GamesBeat: How did you wind up feeling about the idea that fiction is a mirror for society?

Blackman: We agree with that 100 percent. But again, I don’t think you can set out to do that really overly. Otherwise it just becomes propaganda. We’re great fans of Stephen King’s book On Writing, where he hammers on the point that the most important thing is to be honest. Be true to your experience and what you understand about life. Even if you’re telling a story about monsters coming out of the sewer, or in our case about a black mobster in 1968, you have to find things that feel true to life.

One of the things we point out constantly is that Lincoln isn’t a perfect character.
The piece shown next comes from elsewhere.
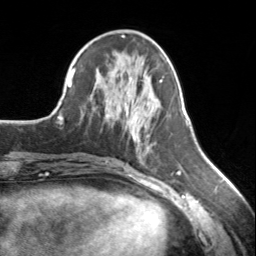
Breast MRI, one axial slice; cropped to one breast; dynamic contrast-enhanced series, time point 2 of 7 at this slice position (early post-contrast); 3 T; TE 1.7 ms, TR 4.6 ms; 1.2 mm slice thickness; 256 × 256 image matrix, field of view 150 × 150 mm. Female patient.
Outlined on this slice (semi-automatic segmentation, software-assisted and operator-edited):
- enhancing-tissue mask used for the functional tumour volume (all voxels passing the contrast-enhancement thresholds inside the analysis volume; usually the tumour): bounding box (x1, y1, x2, y2) in pixels: (126, 81, 161, 122)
He’s flawed, deeply flawed in many ways, and so is everyone else in the game. Had we gone out to explicitly make a statement, I think the tendency might have been to try to make Lincoln perfect. He’d have to be this ideal. That would be worse than anything we could have done, because it just doesn’t feel honest. We’re all flawed. We all make mistakes. We had to present him as human, and part of being human is making mistakes.

Harms: Especially in the context of the franchise. I love Lincoln, honestly, but the game is called Mafia III. He’s a criminal. All his friends are criminals. When we sat down to map out the story, like Haden said, it wasn’t so much a question of how we could comment on society. It was about how we could tell the best pulpy crime revenge story we can. And then a big part of that is having these flawed characters who interact with each other in interesting and dramatic ways. Allowing the time and place to naturally seep into the narrative allows those characters to have different opinions on things. It allows the world to present itself as itself.

Mafia III sit-down meeting. Lincoln has to choose who gets promoted.

Above: Mafia III sit-down meeting. Lincoln has to choose who gets promoted.

Image Credit: 2K Games

GamesBeat: I thought there were some very well-done scenes, like when Lincoln goes through the amusement park. He comes out of there and commits one of his most brutal acts, stringing the guy up on the Ferris wheel. You get a sense of how he feels from the context.

Harms: We talked about this before, trying to get that historical accuracy and making everything as authentic as possible. Even a place like Baron Saturday’s, the amusement park, that was inspired by a real place. There really were blacks-only amusement parks, designed specifically so that African-Americans would go there instead of white venues, as another form of segregation. Even that place is grounded in history.

GamesBeat: What were some things that were late-breaking, maybe, that you got into the game even though it might have slowed you down?

Blackman: Some of the things we added to the police system, like the indicator when they’re watching you, that came in pretty late. The sitdowns, too, were an idea we always had, but when it came to the priorities of development and other things we had to work on, getting some of the foundational things in, the sitdowns ended up materializing really late in development. We had to do a lot of iteration on those. I’m happy that they turned out as well as they did given how late they came in.

Some of the conversations between Lincoln and the contact characters — conversations with Nicki and whatnot – those came in really late, just to close the loop on a few narrative moments. That I wish we’d had some more time with.